CORONA, Queens (PIX11) – The FDNY is working to determine the cause of a fire at a home in Queens Wednesday morning that left two people injured, including a firefighter.

A hazardous materials team was called to the scene after a number of lithium-ion batteries were found. Electric bikes were chained to a fence outside the home in Corona, with one bike missing its battery, which investigators speculate may been charging inside overnight.

The fire is renewing the call to monitor lithium-ion batteries after they have caused a number of fires, some of which have been deadly. 

This past Saturday in the College Point neighborhood of Queens, an 8-year-old girl died when a fire broke out on the top floor of a three-story home. The fire was likely caused by a lithium-ion battery, according to fire officials.

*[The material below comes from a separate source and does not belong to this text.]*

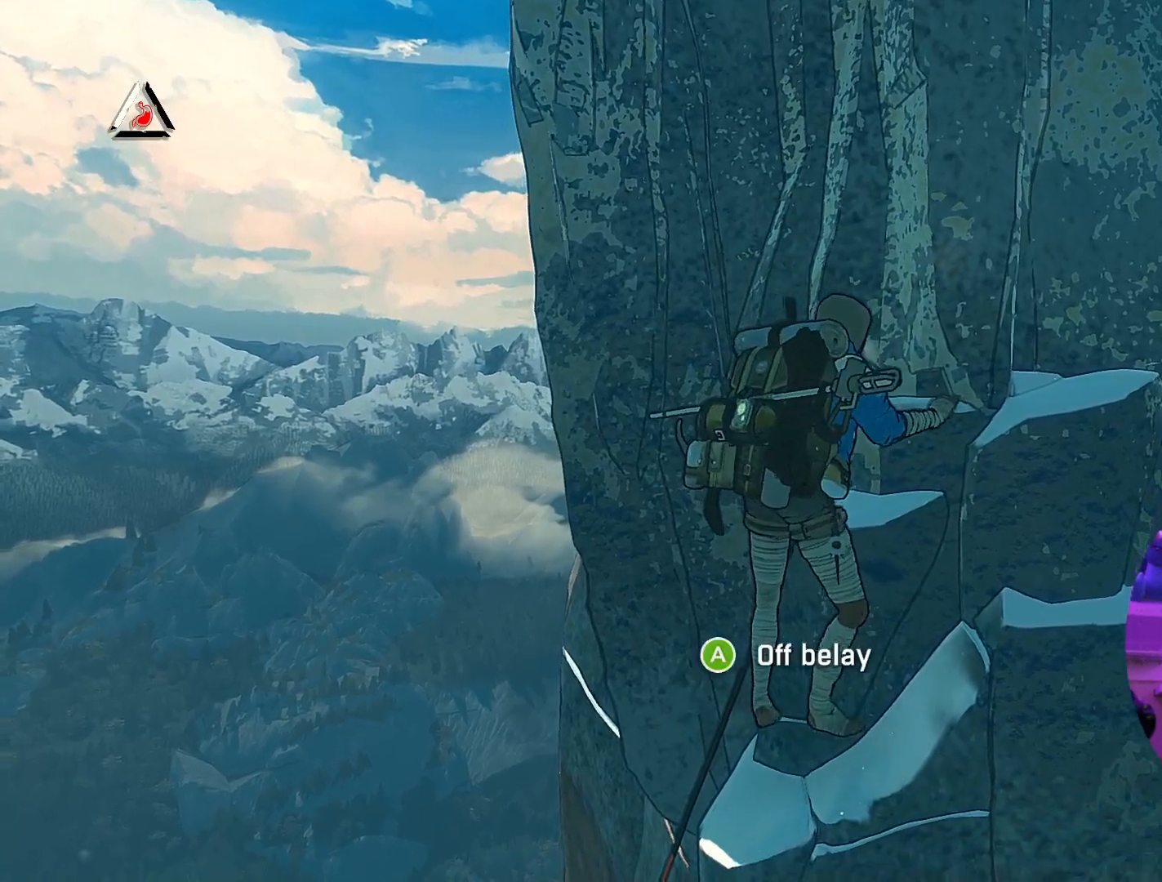
{"buttons": ["R1"], "left_stick": "center", "right_stick": "center", "events": [[417, "R1", "down"]]}
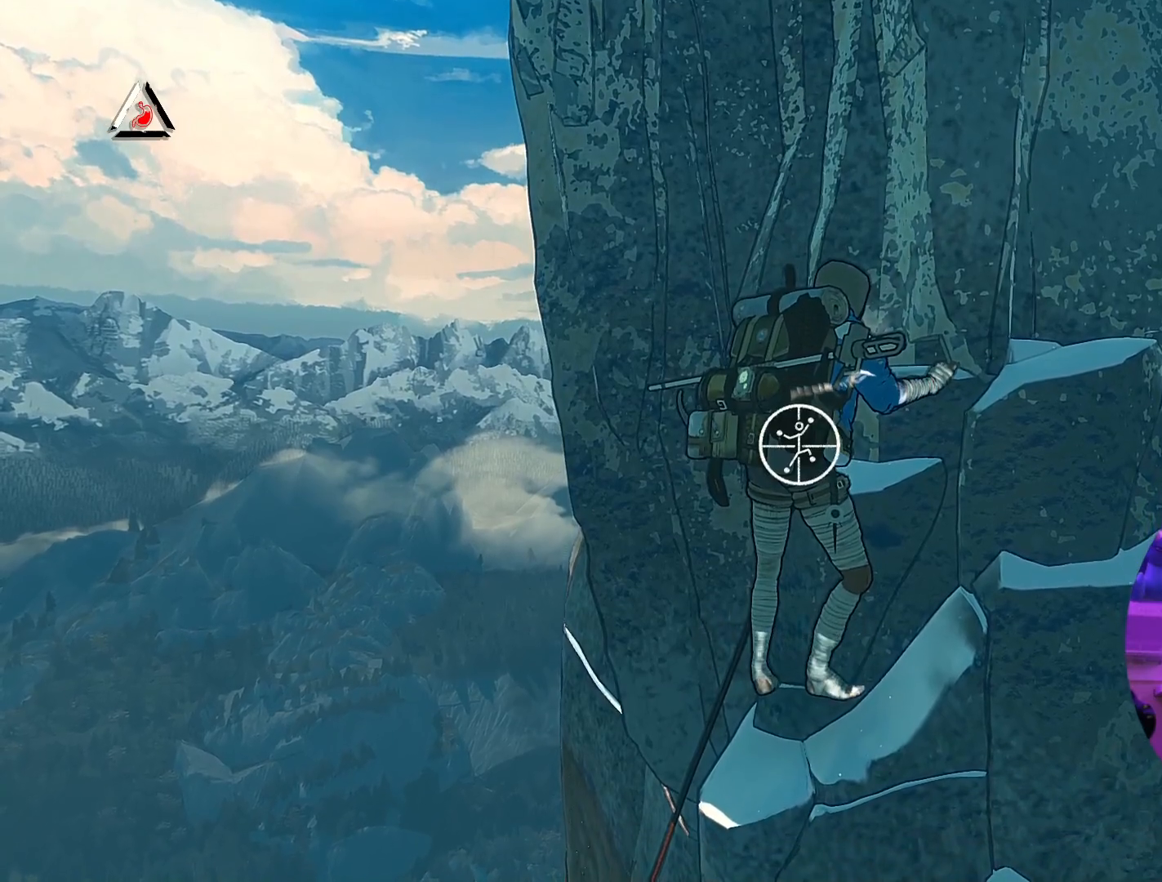
{"buttons": ["R1"], "left_stick": "down-right", "right_stick": "center", "events": [[200, "left_stick", "down-right"]]}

Back in August, a 36-year-old woman and a 5-year-old girl were both killed in a fire at the Jackie Robinson Houses in East Harlem. The fire marshal said the batteries from an electric scooter sparked the flames.

The FDNY has recorded 126 fires so far this year involving lithium-ion batteries in electric bikes and scooters. The fires have killed five people and injured more than 70 others. Now, lawmakers are taking a closer look.

“It’s scary because these e-bike batteries contain fluids that when ignited create powerful, difficult-to-extinguish fires. We cannot wait for tragedies to continue,” said New York City Council member Oswald Feliz.

The New York City Council proposed legislation restricting the sale of unsafe, uncertified e-bike batteries that are not equipped to prevent malfunctions that start these fires.

New York City leaders say the quality is important, considering e-bikes are here to stay.

“E-bikes do have a place in our city. Hard-working New Yorkers rely on these e-bike to earn a living and to support their families,” Feliz said.

NYCHA has also looked to ban e-bikes and charging their batteries within housing developments.